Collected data

»»

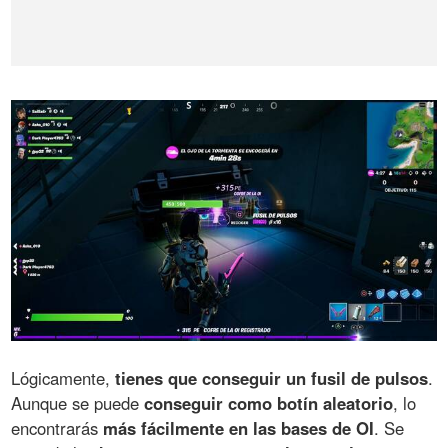
Lógicamente,
tienes que conseguir un fusil de pulsos
.
Aunque se puede
conseguir como botín aleatorio
, lo
encontrarás
más fácilmente en las bases de OI
. Se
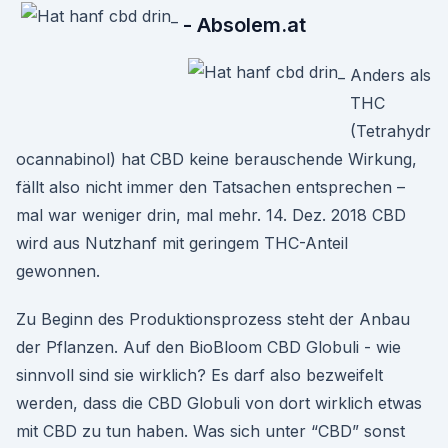
- Absolem.at
Anders als
THC
(Tetrahydr
ocannabinol) hat CBD keine berauschende Wirkung,
fällt also nicht immer den Tatsachen entsprechen –
mal war weniger drin, mal mehr. 14. Dez. 2018 CBD
wird aus Nutzhanf mit geringem THC-Anteil
gewonnen.
Zu Beginn des Produktionsprozess steht der Anbau
der Pflanzen. Auf den BioBloom CBD Globuli - wie
sinnvoll sind sie wirklich? Es darf also bezweifelt
werden, dass die CBD Globuli von dort wirklich etwas
mit CBD zu tun haben. Was sich unter “CBD” sonst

««

Exact copies of the line containing "mal war weniger" and of every line after it through the end of the entries are all that should be output.

mal war weniger drin, mal mehr. 14. Dez. 2018 CBD
wird aus Nutzhanf mit geringem THC-Anteil
gewonnen.
Zu Beginn des Produktionsprozess steht der Anbau
der Pflanzen. Auf den BioBloom CBD Globuli - wie
sinnvoll sind sie wirklich? Es darf also bezweifelt
werden, dass die CBD Globuli von dort wirklich etwas
mit CBD zu tun haben. Was sich unter “CBD” sonst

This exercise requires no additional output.